We need to get really practical to apply concepts about probability to solve problems. But before that we need to go through some conceptual matters. This article help you develop some key terminology that we’ll need to understand how to apply it to our real-life problems.
What is probability?
Simply saying, Probability is about interpreting and understanding the random events of life. “It is the long-term chance that a certain outcome will occur from some random process” so, it basically tells you how often different kinds of events will happen.
Example: In Finance, by estimating the chance that a given financial asset will fall between or within a specific range, it’s possible to develop trading strategies to capture that predicted outcome.
So, numerically a probability is a number that ranges from 0 (the event will not happen “Impossible event”) to 1(the event will happen for sure “Certain event”) the bigger the value of probability, more likely the event is to occur. If you take all possible outcomes and add them, you’ll get 1.
Example: Probability of rain tomorrow is 40%; P(rain)=0.4
Probability of going to college is 2%; P (going college) =0.02
In the first case we are interested in the variable “rain” and in the second variable “going college”. These types of variables or any other variable that is a result of random process, referred to as “Random Variable”.
A “Random Variable” is a variable that is subject to random variations so that it can take on multiple different values, with their respective probability.
Probability distributions:
A probability distribution is a list of all of the possible outcomes of a random variable, along with its corresponding probability values.
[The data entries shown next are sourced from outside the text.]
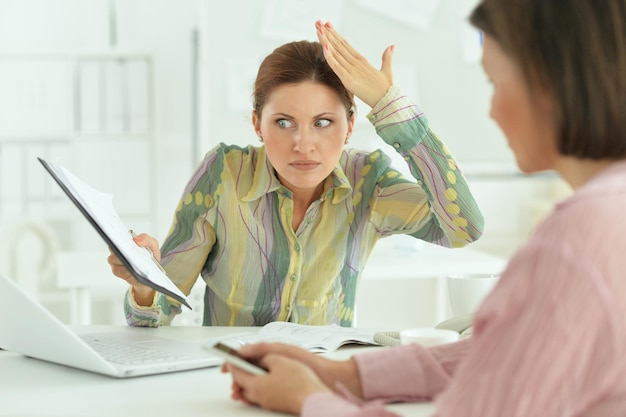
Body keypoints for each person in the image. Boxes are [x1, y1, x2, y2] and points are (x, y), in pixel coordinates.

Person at [222, 3, 626, 416]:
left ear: (552, 85)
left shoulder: (579, 239)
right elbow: (502, 353)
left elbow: (463, 227)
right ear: (258, 124)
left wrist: (308, 399)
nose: (492, 110)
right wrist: (341, 375)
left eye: (496, 83)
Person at [107, 20, 484, 328]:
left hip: (325, 381)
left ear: (350, 126)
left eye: (323, 122)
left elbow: (463, 227)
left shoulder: (369, 181)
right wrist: (143, 286)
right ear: (257, 124)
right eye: (284, 122)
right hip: (228, 383)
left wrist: (391, 108)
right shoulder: (224, 174)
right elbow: (158, 312)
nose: (304, 144)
Example: If we take diseases samples from different individuals at a given place, we can calculate the probability distribution of their disease types:
Disease Type | Diabetes | Dengue | Malaria | Blood Pressure |
Probability | 0.30 | 0.50 | 0.15 | 0.05 |
Here, we are counting the no. of individuals with different diseases, and then divide each disease type group by the total amount of individuals. In this way we get the probability of each disease type.
Disease type is the random variable. Probability distribution shows that individual with disease type “Dengue” have the highest probability of occurrence.
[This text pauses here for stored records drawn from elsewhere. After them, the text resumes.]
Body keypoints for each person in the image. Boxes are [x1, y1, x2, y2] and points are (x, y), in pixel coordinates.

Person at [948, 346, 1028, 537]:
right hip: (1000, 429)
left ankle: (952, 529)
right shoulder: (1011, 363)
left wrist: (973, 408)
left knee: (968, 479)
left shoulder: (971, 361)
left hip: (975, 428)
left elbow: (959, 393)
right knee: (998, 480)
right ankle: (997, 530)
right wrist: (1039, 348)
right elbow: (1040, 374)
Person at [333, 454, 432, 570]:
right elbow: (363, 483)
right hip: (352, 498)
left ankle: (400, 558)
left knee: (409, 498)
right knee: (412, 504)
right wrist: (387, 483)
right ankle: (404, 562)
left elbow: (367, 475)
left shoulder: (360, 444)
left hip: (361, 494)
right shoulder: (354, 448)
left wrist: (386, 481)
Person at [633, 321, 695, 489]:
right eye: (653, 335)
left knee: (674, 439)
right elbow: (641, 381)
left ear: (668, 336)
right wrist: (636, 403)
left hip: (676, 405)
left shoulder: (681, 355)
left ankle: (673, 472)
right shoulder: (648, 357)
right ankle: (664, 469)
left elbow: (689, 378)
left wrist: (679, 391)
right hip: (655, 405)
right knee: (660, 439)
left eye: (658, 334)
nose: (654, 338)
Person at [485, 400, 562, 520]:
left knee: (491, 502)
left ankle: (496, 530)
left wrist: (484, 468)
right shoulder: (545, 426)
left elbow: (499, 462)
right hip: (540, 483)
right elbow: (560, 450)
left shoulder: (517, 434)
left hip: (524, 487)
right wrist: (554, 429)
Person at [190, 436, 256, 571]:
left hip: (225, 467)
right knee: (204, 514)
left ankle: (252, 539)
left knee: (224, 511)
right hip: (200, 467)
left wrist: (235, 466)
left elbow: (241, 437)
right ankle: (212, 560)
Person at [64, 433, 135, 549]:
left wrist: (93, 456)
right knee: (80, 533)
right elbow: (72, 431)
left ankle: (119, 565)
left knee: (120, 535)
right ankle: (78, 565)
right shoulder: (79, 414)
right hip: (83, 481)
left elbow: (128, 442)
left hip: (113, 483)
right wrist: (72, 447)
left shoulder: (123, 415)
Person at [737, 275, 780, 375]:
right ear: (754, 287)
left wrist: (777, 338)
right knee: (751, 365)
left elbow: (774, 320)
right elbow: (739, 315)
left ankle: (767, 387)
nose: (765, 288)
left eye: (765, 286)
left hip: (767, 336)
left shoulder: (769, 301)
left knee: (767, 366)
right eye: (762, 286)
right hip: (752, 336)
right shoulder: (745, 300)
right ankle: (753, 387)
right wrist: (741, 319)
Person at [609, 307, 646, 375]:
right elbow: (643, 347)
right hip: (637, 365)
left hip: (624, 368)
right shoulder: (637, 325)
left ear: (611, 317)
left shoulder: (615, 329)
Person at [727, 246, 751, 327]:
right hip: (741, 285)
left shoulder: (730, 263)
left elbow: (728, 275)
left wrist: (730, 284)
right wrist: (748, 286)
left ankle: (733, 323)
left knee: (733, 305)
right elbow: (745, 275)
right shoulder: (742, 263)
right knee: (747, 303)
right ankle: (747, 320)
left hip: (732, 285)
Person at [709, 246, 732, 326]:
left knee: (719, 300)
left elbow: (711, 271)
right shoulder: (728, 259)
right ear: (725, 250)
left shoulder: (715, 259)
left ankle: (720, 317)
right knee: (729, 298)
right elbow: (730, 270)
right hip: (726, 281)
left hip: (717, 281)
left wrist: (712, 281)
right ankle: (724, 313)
But the important thing to notice here is when we estimate the probability distribution of a random variable what we’re actually doing is using data that represents only a part of the real behaviour of that random variable that we’re analysing. We are not looking at all the possible data values (defined as “population”), as we obtained data from a subset of it (referred as “sample”) in a given point in time and space.
So, there are probability distributions models that help you predict outcomes in specific situations. And lots of probability distributions models exist for different situations, and the most important point is we have to select right one that fits our data.
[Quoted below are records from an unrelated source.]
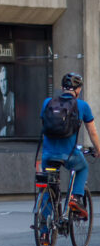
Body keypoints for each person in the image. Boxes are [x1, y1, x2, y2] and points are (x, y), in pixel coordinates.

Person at [40, 73, 99, 221]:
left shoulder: (47, 102)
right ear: (78, 90)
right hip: (69, 154)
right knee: (83, 167)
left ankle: (45, 231)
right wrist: (98, 149)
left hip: (47, 155)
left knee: (48, 186)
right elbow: (92, 132)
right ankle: (76, 198)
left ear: (61, 88)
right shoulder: (82, 106)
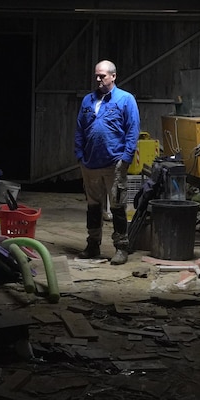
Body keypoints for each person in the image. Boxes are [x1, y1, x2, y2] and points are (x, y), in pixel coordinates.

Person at [74, 59, 140, 265]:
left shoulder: (126, 100)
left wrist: (126, 158)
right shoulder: (88, 101)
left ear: (113, 76)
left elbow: (133, 129)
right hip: (90, 164)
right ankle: (93, 244)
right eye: (96, 75)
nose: (98, 79)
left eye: (102, 75)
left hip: (114, 164)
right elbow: (79, 129)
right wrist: (80, 155)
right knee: (93, 206)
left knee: (118, 206)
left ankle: (121, 247)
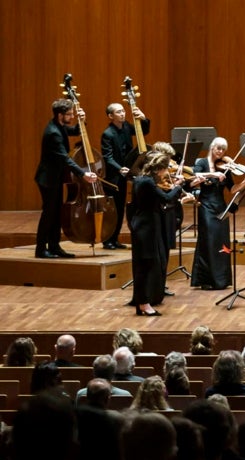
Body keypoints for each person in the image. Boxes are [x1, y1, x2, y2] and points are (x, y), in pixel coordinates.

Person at [187, 137, 245, 290]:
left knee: (221, 241)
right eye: (218, 148)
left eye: (223, 149)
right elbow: (191, 183)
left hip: (221, 206)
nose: (221, 152)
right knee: (209, 240)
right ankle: (206, 280)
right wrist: (211, 175)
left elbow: (231, 189)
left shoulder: (224, 167)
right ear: (212, 147)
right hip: (205, 206)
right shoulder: (201, 164)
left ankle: (221, 280)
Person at [35, 98, 99, 259]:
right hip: (48, 179)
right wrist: (83, 174)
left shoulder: (60, 126)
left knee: (55, 213)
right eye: (69, 114)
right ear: (59, 114)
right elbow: (65, 158)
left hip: (55, 178)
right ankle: (41, 249)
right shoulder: (53, 133)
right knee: (49, 214)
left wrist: (82, 121)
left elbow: (76, 131)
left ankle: (54, 247)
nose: (72, 117)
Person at [129, 152, 182, 315]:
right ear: (159, 168)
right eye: (166, 168)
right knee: (144, 267)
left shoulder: (139, 179)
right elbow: (165, 198)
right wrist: (178, 187)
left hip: (141, 225)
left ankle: (141, 304)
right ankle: (144, 304)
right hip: (147, 228)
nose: (167, 172)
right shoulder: (148, 183)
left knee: (142, 266)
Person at [100, 102, 150, 249]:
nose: (123, 113)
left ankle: (114, 239)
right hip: (114, 177)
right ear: (110, 116)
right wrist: (119, 168)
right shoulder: (107, 134)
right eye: (118, 112)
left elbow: (143, 131)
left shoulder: (127, 127)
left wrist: (143, 118)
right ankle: (107, 240)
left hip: (126, 172)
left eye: (123, 111)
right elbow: (107, 157)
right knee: (113, 209)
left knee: (121, 208)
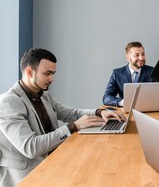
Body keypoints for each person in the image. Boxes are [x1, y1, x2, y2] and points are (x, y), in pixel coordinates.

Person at [0, 48, 125, 186]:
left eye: (53, 73)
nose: (52, 79)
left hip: (52, 162)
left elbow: (71, 113)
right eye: (47, 73)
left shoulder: (44, 95)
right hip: (28, 176)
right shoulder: (9, 102)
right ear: (29, 72)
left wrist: (99, 112)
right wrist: (73, 127)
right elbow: (31, 147)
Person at [103, 41, 159, 106]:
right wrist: (122, 102)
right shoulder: (117, 73)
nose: (141, 58)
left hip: (149, 111)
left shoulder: (154, 71)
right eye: (137, 55)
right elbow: (106, 97)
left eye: (143, 54)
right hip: (126, 113)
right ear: (128, 58)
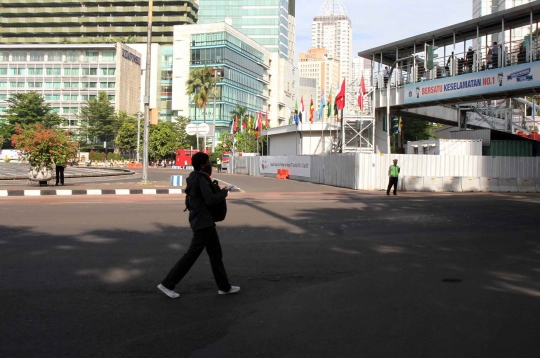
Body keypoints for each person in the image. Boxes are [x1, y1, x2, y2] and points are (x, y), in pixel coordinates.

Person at [157, 152, 239, 298]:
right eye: (207, 162)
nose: (210, 164)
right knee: (191, 256)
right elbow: (210, 200)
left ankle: (224, 287)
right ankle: (167, 284)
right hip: (203, 223)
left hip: (203, 221)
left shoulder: (194, 177)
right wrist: (224, 192)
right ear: (202, 165)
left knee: (215, 255)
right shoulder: (201, 179)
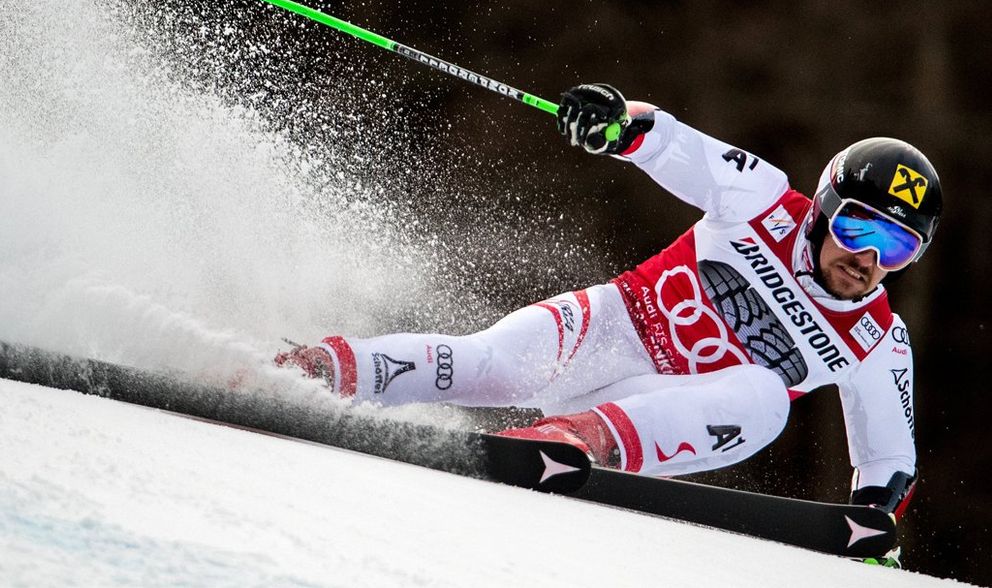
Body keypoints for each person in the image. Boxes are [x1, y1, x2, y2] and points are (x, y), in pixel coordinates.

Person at [277, 83, 941, 529]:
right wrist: (618, 123)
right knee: (492, 361)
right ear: (824, 210)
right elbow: (676, 145)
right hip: (609, 330)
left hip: (650, 414)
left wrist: (871, 532)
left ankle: (575, 441)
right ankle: (305, 371)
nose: (868, 260)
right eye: (859, 229)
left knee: (768, 399)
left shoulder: (878, 341)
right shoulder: (762, 198)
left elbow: (889, 461)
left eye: (898, 248)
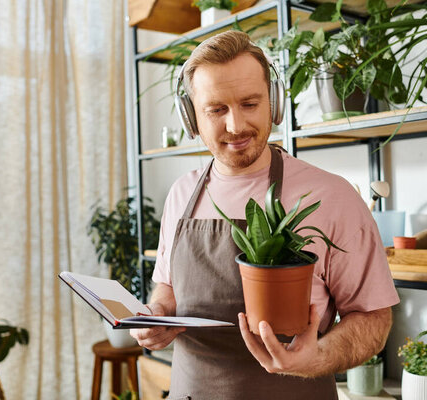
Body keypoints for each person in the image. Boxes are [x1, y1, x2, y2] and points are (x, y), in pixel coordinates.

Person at [130, 30, 399, 399]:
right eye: (216, 109)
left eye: (250, 103)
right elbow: (169, 289)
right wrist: (157, 314)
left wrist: (316, 357)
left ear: (274, 101)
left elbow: (374, 319)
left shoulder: (332, 196)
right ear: (192, 116)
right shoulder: (181, 194)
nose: (236, 126)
Simply saying, “Probability distribution model is a guide we use to fit a random variable in order to generalise its behaviour”.
Types of Random Variables:
There are two major types of random variables:
· Discrete random variables: The ones that have finite or countably number of possible outcomes.
· Continuous random variable: The ones that have an uncountable infinite number of possible values.
There are different probability distributions model for each one of them. This means that if we’re dealing with a discrete random variable, we need to select a probability distribution model that handles discrete random variables we can’t choose one that deals only with continuous random variables.
“Probability and statistics are so connected that it is impossible to talk about one without mentioning the other”.
Statistics are applied to sets of data to determine factors or attributes that characterize them and gain the information. A statistic is a numerical measure that describes property of data.
The part of statistics that only describes data is called “descriptive statistics”, while the part of statistics that allows you to make predictions is called “inferential statistics”.
Probability distributions help to model our world, enabling us to obtain estimates of the probability that a certain event may occur, or estimate the variability of occurrence. They are a common way to describe, and possibly predict, the probability of an event.